Pegou gripe e se curou muitas vezes debaixo daquela chuva.
Não sei por que, mas ele é o único de quem gostaria de ter uma lembrança palpável, um suvenir com seu cheiro.
A madrugada me lembra dele e eu incorporo certo espírito jovem e audacioso todas as vezes que me lembro das nossas escapulidas.
Ele foi meu e eu dele. Naquela brincadeira, não fizemos planos. Quem faz planos nessa idade?
Ele.
Ele fez planos.
Mas eu nunca soube.
Ele nunca me disse.
Ele dizia pouco. Tinha a sensibilidade apurada para me ouvir falar por horas a fio e não me interromper. Virtude que seria extremamente saudável pra mim hoje. Mas isso o impediu de compartilhar comigo o que ele tanto queria.
Isso soa tanto como algo que EU teria feito por outras pessoas...
Teria sido ele um prólogo do que eu me tornaria? Digo, depois de aprender um pouco de decência e empatia para com meus companheiros?
O fato é que eu nunca soube seus sonhos, seus planos, seus desejos. Estava ocupada, curiosa, beijando-lhe o rosto e desejando congelar o tempo.
Então, quando eu parti, ele optou por emudecer completamente. Voltei uma vez, não por ele, mas ele me procurou em silêncio, querendo que eu lesse as entrelinhas entre uma piscada e outra, entre um suspiro e outro. Eu, analfabeta de sentimentos, não percebi nada.
Ah, meu Deus... Tanto que eu tinha que aprender...
Soube de muita coisa depois. Coisas que me enchem os olhos de lágrimas. Coisas que ele falava sobre mim, queria ter comigo, sonhava para nós dois... Coisas que parecem que foram ditas por mim. Sentimentos que parecem muito com os meus. Angústias, infelicidades, o desespero por ter que lidar com a minha distância...
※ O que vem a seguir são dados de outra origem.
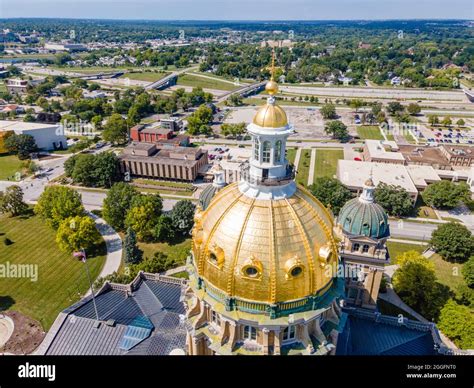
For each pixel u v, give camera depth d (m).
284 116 48.03
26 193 169.75
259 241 45.44
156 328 68.38
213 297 49.31
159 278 83.19
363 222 78.44
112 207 134.50
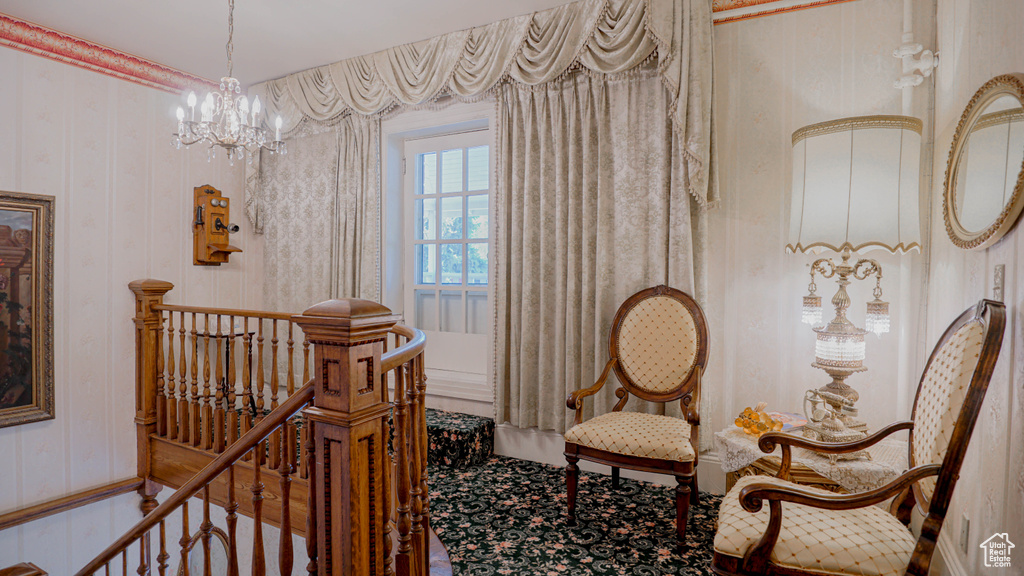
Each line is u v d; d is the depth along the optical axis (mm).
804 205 2381
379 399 1581
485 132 4109
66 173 3758
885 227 2203
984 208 1809
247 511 3342
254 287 4961
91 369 3873
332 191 4484
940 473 1444
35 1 3291
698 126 2982
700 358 2953
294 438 3211
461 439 3479
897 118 2193
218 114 2873
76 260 3805
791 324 3002
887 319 2326
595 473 3402
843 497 1534
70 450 3764
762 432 2453
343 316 1426
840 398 2275
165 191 4320
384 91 4121
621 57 3193
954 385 1574
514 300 3635
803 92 2973
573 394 2826
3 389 3479
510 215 3688
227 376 3939
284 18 3559
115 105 4020
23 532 3529
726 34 3127
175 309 3797
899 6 2779
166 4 3346
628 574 2264
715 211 3168
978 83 1988
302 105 4527
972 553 1791
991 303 1546
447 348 4375
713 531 2635
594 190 3389
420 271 4539
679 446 2457
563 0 3324
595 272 3391
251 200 4785
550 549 2463
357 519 1488
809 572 1580
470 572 2273
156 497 4211
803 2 2947
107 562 1867
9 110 3486
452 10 3457
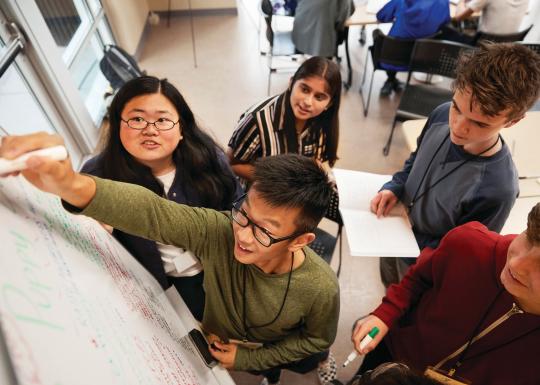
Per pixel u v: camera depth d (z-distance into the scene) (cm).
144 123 92
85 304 45
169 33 448
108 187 63
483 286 76
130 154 102
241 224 71
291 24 354
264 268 80
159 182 108
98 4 320
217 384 79
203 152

Eu sei que não teria feito diferença se ele tivesse me dito naquela época. Eu era analfabeta, como já disse antes. E insensível. Eu era jovem.
Soube recentemente que ele teve um destino parecido com o meu. E que não andamos muito bem. Se ele lesse as cartas que escrevo pra você, talvez ele também confundisse meus sentimentos como sendo os seus. Éramos tão parecidos. Não consigo não sorrir e não sentir sua falta.